You Are More Likely to Watch the Olympics if NBC Spoils You, Says Totally Unbiased NBC Study
Hey, internet, quit complaining about NBC's terrible Olympics coverage. According to a new NBC-sponsored study, knowing the outcome of events makes people more likely to watch.
Research company Usamp interviewed a whopping 1,000 people about their Olympics viewing habits. Two-thirds said they watched NBC's primetime coverage even if they know the results already. NBC's chief researcher Alan Wurtzel claims people who had watched events live online watched the primetime broadcasts for 50 percent longer than those who hadn't.
NBC has been streaming events live but airing them in primetime, despite the fact that you basically can't go online without reading results to everything instantly.
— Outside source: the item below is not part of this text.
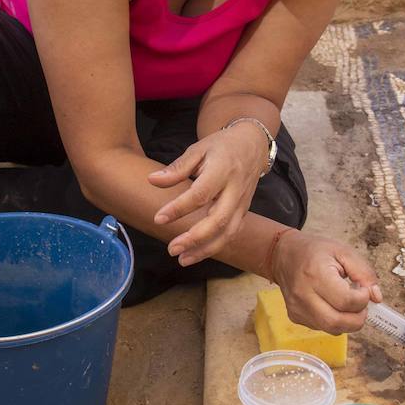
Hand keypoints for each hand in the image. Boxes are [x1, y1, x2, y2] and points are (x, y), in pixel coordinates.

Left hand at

In fact, 43 percent of the people who watched NBC's broadcasts said they already knew the outcomes.
NBC Sports Chairman Mark Lazarus said that NBC is paying attention to feedback (read: making paper airplanes out of your hate mail), but he wouldn't make any comment on whether the network would keep up the tape delay in future Olympics.
We will continue to innovate our coverage. I won't make a proclamation here about what we are going to do, but be sure we are analyzing everything.
It doesn't really matter, though, because you like being spoiled. You just don't realize it.